Journée mondiale de lutte contre l’endométriose : Dr Makakala Nzanzi alerte sur une maladie encore méconnue mais dangereuse pour les femmes
À l’occasion de la Journée internationale de lutte contre l’endométriose, célébrée ce 28 mars, la docteure Makakala Nzanzi Lorène, médecin résidente en gynécologie-obstétrique, a sensibilisé sur cette affection chronique qui touche de nombreuses femmes. Elle la définit comme « la présence de tissu semblable à l’endomètre en dehors de la cavité utérine », une situation qui provoque une réaction inflammatoire dans l’organisme.

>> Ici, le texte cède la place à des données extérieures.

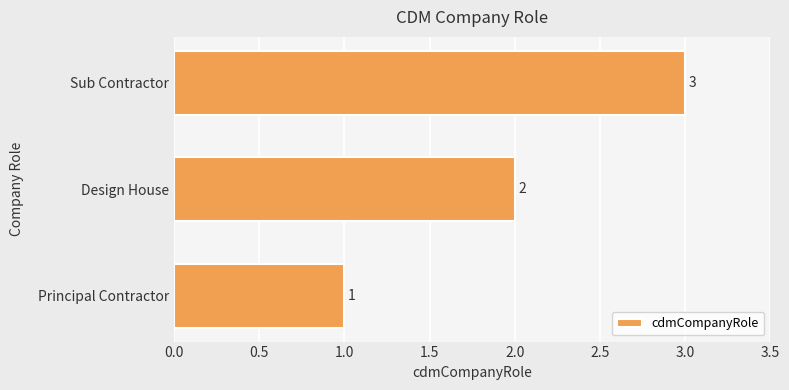

What is the minimum value shown in the chart?

1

Selon elle, « ces lésions peuvent se localiser au niveau des ovaires, des trompes de Fallope, du péritoine, de la vessie ou encore du rectum ». Bien que les causes précises demeurent incertaines, la spécialiste évoque plusieurs pistes, notamment « le reflux menstruel, les facteurs génétiques, les déséquilibres hormonaux et les anomalies du système immunitaire ».
La docteure souligne que « l’endométriose n’est pas une maladie mortelle, mais elle impacte fortement la qualité de vie ». Elle précise que les patientes souffrent souvent de « douleurs pelviennes chroniques, aggravées pendant les menstruations », mais aussi de « troubles digestifs, de fatigue persistante, de saignements anormaux et parfois d’infertilité ».
Concernant la prise en charge, Dr Makakala indique qu’« il n’existe pas de traitement curatif définitif », mais que « plusieurs options permettent de soulager les symptômes ». Elle cite notamment « les antalgiques, les traitements hormonaux et, dans certains cas, la chirurgie ». Elle insiste enfin sur « l’importance d’une prise en charge précoce, d’une bonne hygiène de vie et d’un suivi médical régulier pour améliorer la qualité de vie des patientes ».